He is young. He is wearing a red shirt. A cap. He drives a Ford pickup that has seen better days. The roof is rusted, the wheel bearings are in bad shape.
The kid is on lunch break, parked in a grocery-store parking lot. He is eating bananas because fruit is cheap and he has a light wallet.
His windows are rolled down. He’s only got ten minutes before he’s expected back at a jobsite, to hang gutter on a three-story house.
It’s god-awful work. He’s not afraid of heights, but he certainly doesn’t love nine-hundred-foot ladders.
The kid finishes eating. He tosses a banana peel into his flatbed. He tries to start his truck. It makes a coughing noise. He tries again. The truck sputters. The kid cusses.
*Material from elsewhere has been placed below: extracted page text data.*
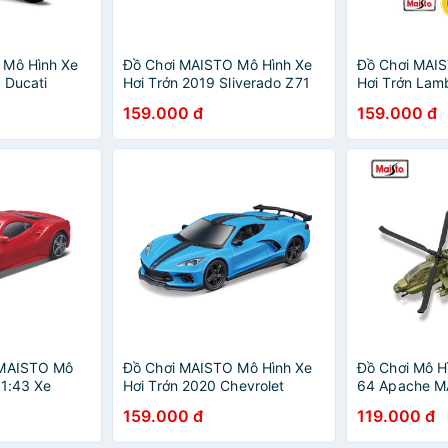
 Mô Hình Xe
Đồ Chơi MAISTO Mô Hình Xe
Đồ Chơi MAIS
 Ducati
Hơi Trớn 2019 Sliverado Z71
Hơi Trớn Lam
19109/MT21001
Centenario 
159.000 đ
159.000 đ
0
 MAISTO Mô
Đồ Chơi MAISTO Mô Hình Xe
Đồ Chơi Mô H
 1:43 Xe
Hơi Trớn 2020 Chevrolet
64 Apache M
 36023/18-
Corvette Stingray Couple
9805/MT150
159.000 đ
119.000 đ
19108/MT21001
The old Ford has crossed the river.
These are the days before cellphones ruled the world, there’s no way to call the kid’s boss. His boss is already at work, probably glancing at his wristwatch.
The kid sits, wondering what happens after he gets fired. He could always join the circus and clean up after the elephants.
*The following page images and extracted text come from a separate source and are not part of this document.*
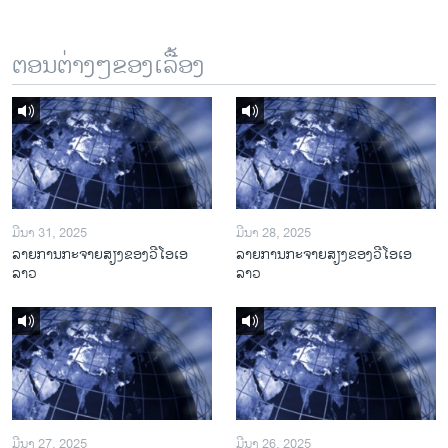
ຕອນຕ່າງໆຂອງເລື້ອງ
ມີນາ 31, 2025
ມີນາ 28, 2025
ລາຍການກະຈາຍສຽງຂອງວີໂອເອ
ລາຍການກະຈາຍສຽງຂອງວີໂອເອ
ລາວ
ລາວ
ມີນາ 27, 2025
ມີນາ 26, 2025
Across the parking lot: a man. He’s short. Gray hair. He asks if the kid is having engine trouble. The kid hardly understands him beneath his thick Mexican accent.
The man pops the hood. He leans inward. He tells the kid, “Try it now!”
The kid turns the key.
The gray-haired man winks. “I know what is thee problem,” he says. “We can buy part in town. Come. We take my car.”
“I can’t,” the kid says. “I’m supposed to be at work.”
The man understands this word.
They pile into the man’s Honda, which looks like it’s rusting apart. The man weaves through traffic, and drives into a nice neighborhood. He drops the kid at a three-story house.
The boss is upset.
The Mexican man offers to stay and help hang gutter. The job gets done in record time. Bossman is not upset anymore. Kid keeps job.
Work is finished. The Mexican man carries the kid to the auto-part store. He knows exactly which part to buy. It’s not expensive.
After a few hours, the kid’s truck is fixed. The engine roars to life.
They eat together. It’s Waffle House. After dark. They carry on a conversation using short, basic English. They laugh some.
“You got family?” the kid asks.
“Oh, jess. I have kids.”
“How old are they?”
He doesn’t know English numbers, so he holds up many fingers.
The kid pays for supper.
They part ways. They even hug. The kid thanks the man for helping him keep his job. The Mexican doesn’t want thank-yous. Only smiles.
They never see each other again.
Until one day, years later, at a gas station. The Mexican man has his own business. He drives a big work-van. He looks old.
“Do joo remember me?” the man says to the kid—who is a far cry from being a kid anymore.
“I could never forget you,” says the kid.
Then the kid wrote this to prove it.